While this increased anger is a concern, it’s important to remember that anger is a natural human reaction tied to the body’s fight or flight response. The challenge is to find ways to experience these intense feelings but not let them spiral out-of-control.
What’s So Bad About Being Mad?
Here is what happens when the body feels the first flicker of anger: The brain’s amygdala instantly springs into action, sending an internal alarm and triggering the adrenal glands to release both adrenaline and testosterone. Sensing these changes, the body responds by tensing muscles, increasing the heart rate, raising blood pressure and flooding the body with stress chemicals.
Internally, these reactions transpire in a matter of seconds.
Signs of the anger then become visible to others as the body displays changes in facial expressions, stance and breathing rates.
“Anger is a survival response that happens automatically when we feel threatened or unsafe,” said Donald Altman, M.A., LPC, speaker and author of “101 Mindful Ways to Build Resilience: Cultivate Calm, Clarity, Optimism and Happiness Each Day.”
Most individuals will experience anger by feeling mad or even livid in the short-term, yet they can moderate these intense emotions and eventually let them go. They don’t allow their anger to fester and consume their lives.
However, an increasing number of people are being held hostage by their unresolved feelings of rage. If not released, the anger may become ingrained and adversely affect personal and professional relationships as well as mental and physical health.
“If anger happens enough, it gets hardwired into the brain and becomes a habit,” said Altman.
This deeply rooted anger is especially challenging. To cope, some people have learned how to compartmentalize their wrath.
Donna Highfill, a midlife writer, author, and speaker, describes herself as a passionate person who is quick to react. She can rage for 30 seconds over a dropped pencil, but she won’t seethe for years over a situation.
As a mom of two adult children, Highfill says she was always able to control anger issues when her kids were growing up, rarely losing her cool. However, her trigger-quick reactions may have cost her professionally. “Over the years, I’ve given up on work situations sooner than I should have, primarily due to my impatience with the situation,” she said.
When Feelings of Anger Boil Over
While Highfill has developed an ability to keep a lid on most of her anger, many others cannot.
Chronically angry people are unable to tame their tempers, often lashing out at others and displaying inappropriate behavior. Unable to modulate their reactions, their behavior can escalate into verbal abuse or physical violence. These people are usually incapable of seeing how their actions affect others, and they will spend an inordinate amount of time rationalizing and justifying their position and actions.
Over time, their rage develops into a circular, toxic pattern of behavior.
On the flip side, some people experience similar deep-seated fury, but instead of expressing those feelings they repress them.
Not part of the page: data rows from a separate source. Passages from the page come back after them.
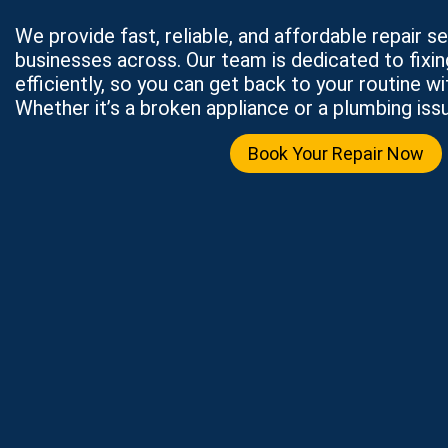
We provide fast, reliable, and affordable repair 
businesses across. Our team is dedicated to fixi
efficiently, so you can get back to your routine wi
Whether it’s a broken appliance or a plumbing issu
Book Your Repair Now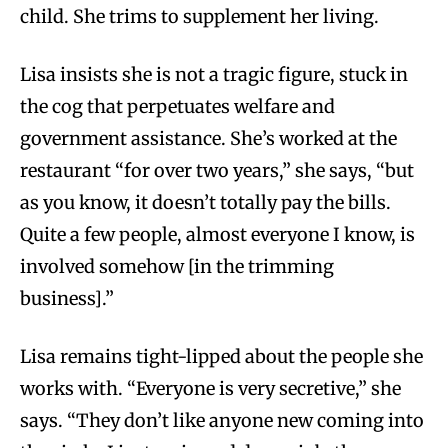
child. She trims to supplement her living.
Lisa insists she is not a tragic figure, stuck in
the cog that perpetuates welfare and
government assistance. She’s worked at the
restaurant “for over two years,” she says, “but
as you know, it doesn’t totally pay the bills.
Quite a few people, almost everyone I know, is
involved somehow [in the trimming
business].”
Lisa remains tight-lipped about the people she
works with. “Everyone is very secretive,” she
says. “They don’t like anyone new coming into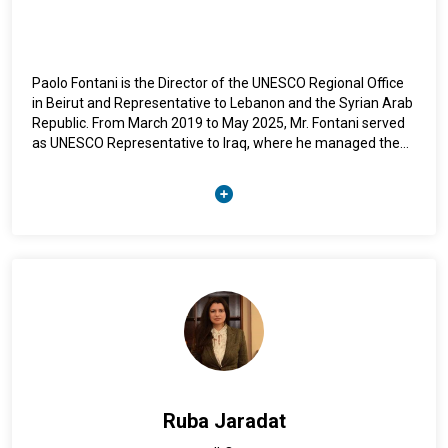
Paolo Fontani is the Director of the UNESCO Regional Office
in Beirut and Representative to Lebanon and the Syrian Arab
Republic. From March 2019 to May 2025, Mr. Fontani served
as UNESCO Representative to Iraq, where he managed the
Organization’s largest country portfolio globally, including the
flagship initiative Revive the Spirit of Mosul, dedicated to the
reconstruction of cultural heritage destroyed by conflict. He
previously served as Director of the UNESCO Office in
Afghanistan and as Director of the Liaison Office in Brussels
and Representative to the European Union. His professional
background also includes leading education programmes in
UNESCO Offices in Brazil and the Caribbean, as well as
serving at UNESCO Headquarters in Paris, where he worked
in the promotion of the right to education, including human
rights and citizenship education. Mr. Fontani holds a Master’s
degree in Education and International Development from
University College London, and a Master’s degree in Law
Ruba Jaradat
from the University of Pisa.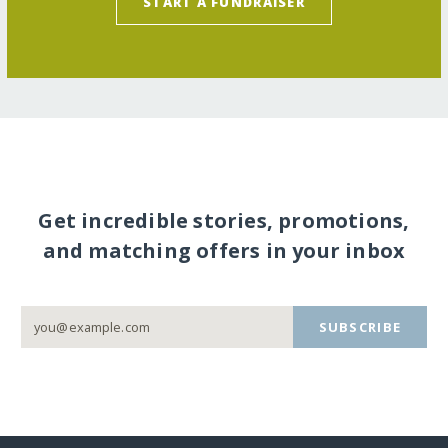
START A FUNDRAISER
Get incredible stories, promotions,
and matching offers in your inbox
SUBSCRIBE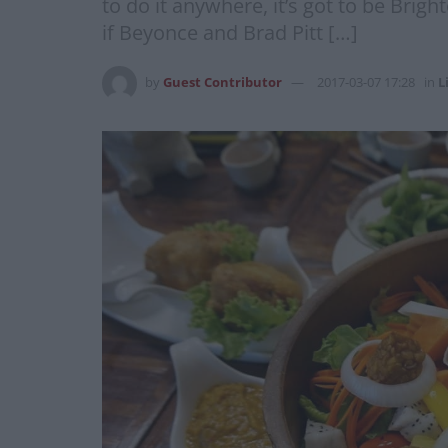
to do it anywhere, it’s got to be Brigh
if Beyonce and Brad Pitt […]
by
Guest Contributor
2017-03-07 17:28
in
L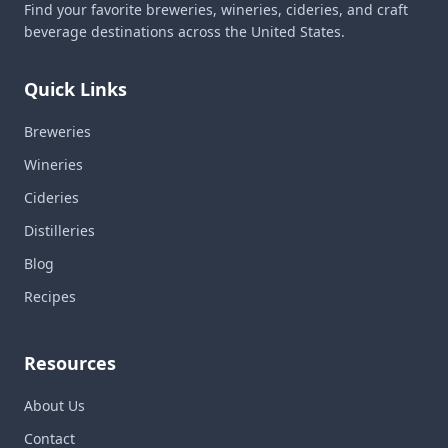
Find your favorite breweries, wineries, cideries, and craft
beverage destinations across the United States.
Quick Links
Breweries
Wineries
Cideries
Distilleries
Blog
Recipes
Resources
About Us
Contact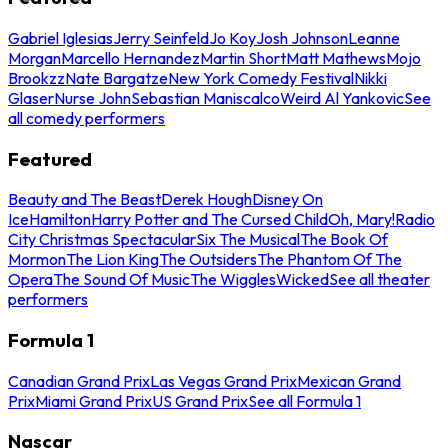
Gabriel Iglesias
Jerry Seinfeld
Jo Koy
Josh Johnson
Leanne
Morgan
Marcello Hernandez
Martin Short
Matt Mathews
Mojo
Brookzz
Nate Bargatze
New York Comedy Festival
Nikki
Glaser
Nurse John
Sebastian Maniscalco
Weird Al Yankovic
See
all comedy performers
Featured
Beauty and The Beast
Derek Hough
Disney On
Ice
Hamilton
Harry Potter and The Cursed Child
Oh, Mary!
Radio
City Christmas Spectacular
Six The Musical
The Book Of
Mormon
The Lion King
The Outsiders
The Phantom Of The
Opera
The Sound Of Music
The Wiggles
Wicked
See all theater
performers
Formula 1
Canadian Grand Prix
Las Vegas Grand Prix
Mexican Grand
Prix
Miami Grand Prix
US Grand Prix
See all Formula 1
Nascar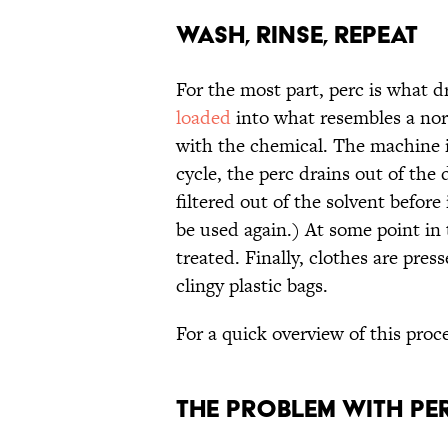
Wash, Rinse, Repeat
For the most part, perc is what dr
loaded
into what resembles a nor
with the chemical. The machine i
cycle, the perc drains out of the 
filtered out of the solvent before i
be used again.) At some point in 
treated. Finally, clothes are pre
clingy plastic bags.
For a quick overview of this proc
The Problem with Pe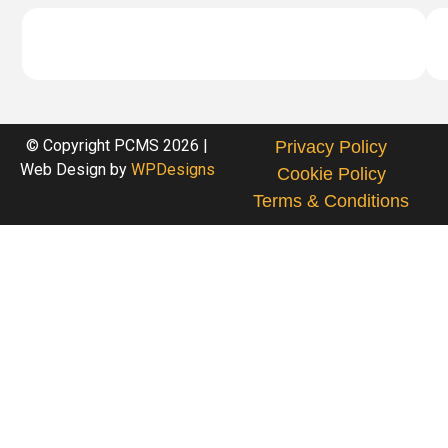
© Copyright PCMS 2026 |
Privacy Policy
Web Design by
WPDesigns
Cookie Policy
Terms & Conditions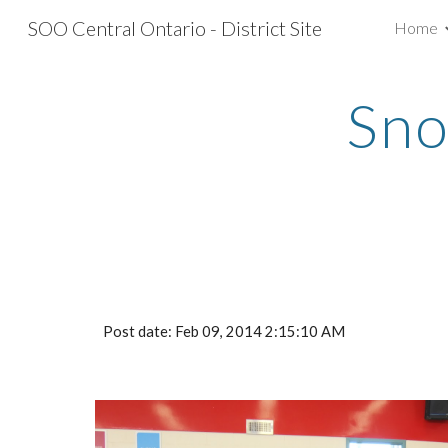
SOO Central Ontario - District Site
Home
Sk
Sno
Post date: Feb 09, 2014 2:15:10 AM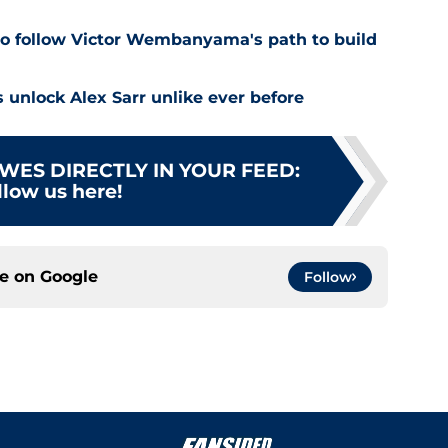
o follow Victor Wembanyama's path to build
 unlock Alex Sarr unlike ever before
WES DIRECTLY IN YOUR FEED
:
llow us here!
ce on
Google
Follow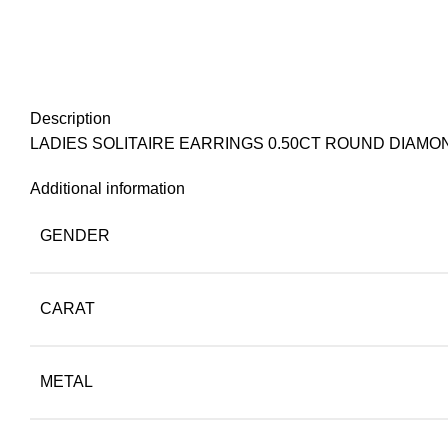
Description
LADIES SOLITAIRE EARRINGS 0.50CT ROUND DIAMO
Additional information
GENDER
CARAT
METAL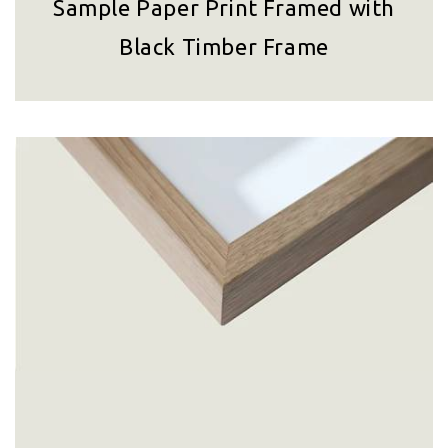
Sample Paper Print Framed with
Black Timber Frame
These individuals are also being held captive by their rage, unable to let it go and move on.
This unmanaged anger – either expressed or repressed – will eventually cause harm to many different systems of the body. Some conditions include headaches, depression, anxiety, insomnia, lowered immune system and high blood pressure. If untreated, extreme anger can even contribute to coronary heart disease and stroke.
Learning to Manage and Release Rage
The good news, according to Altman, is that curtailing anger is a learned skill. He recommends using these four tactics when anger strikes.
- Rate the anger as small, medium or extreme. An example of extreme anger would be when you lose control, shout, curse, or throw something across the room. Assigning a rate allows a person to detach for a moment rather than acting immediately.
- Take three calming breaths, relax posture and facial expressions. Smiling is a good idea because it is difficult to be angry when you are smiling.
- Ask questions about the anger. What and what triggered it? Was my response appropriate? How old is this anger? Simply asking can help break old patterns.
- Identify more effective responses. If this isn’t achievable, then do something calming, such as taking a walk or listening to soothing music.
For long-term help to resolve anger issues, visit a doctor for a physical exam which would rule out any underlying health problems. Then, seek out a mental health professional or another counselor who can provide perspective and direction.
Helpful tools include meditating, spending time in nature, pet therapy, and exercising regularly.
Anger is an innate human response, and it will never be eliminated. The key is to understand the feelings, manage them and channel them in a way that will benefit the individual as well as our society.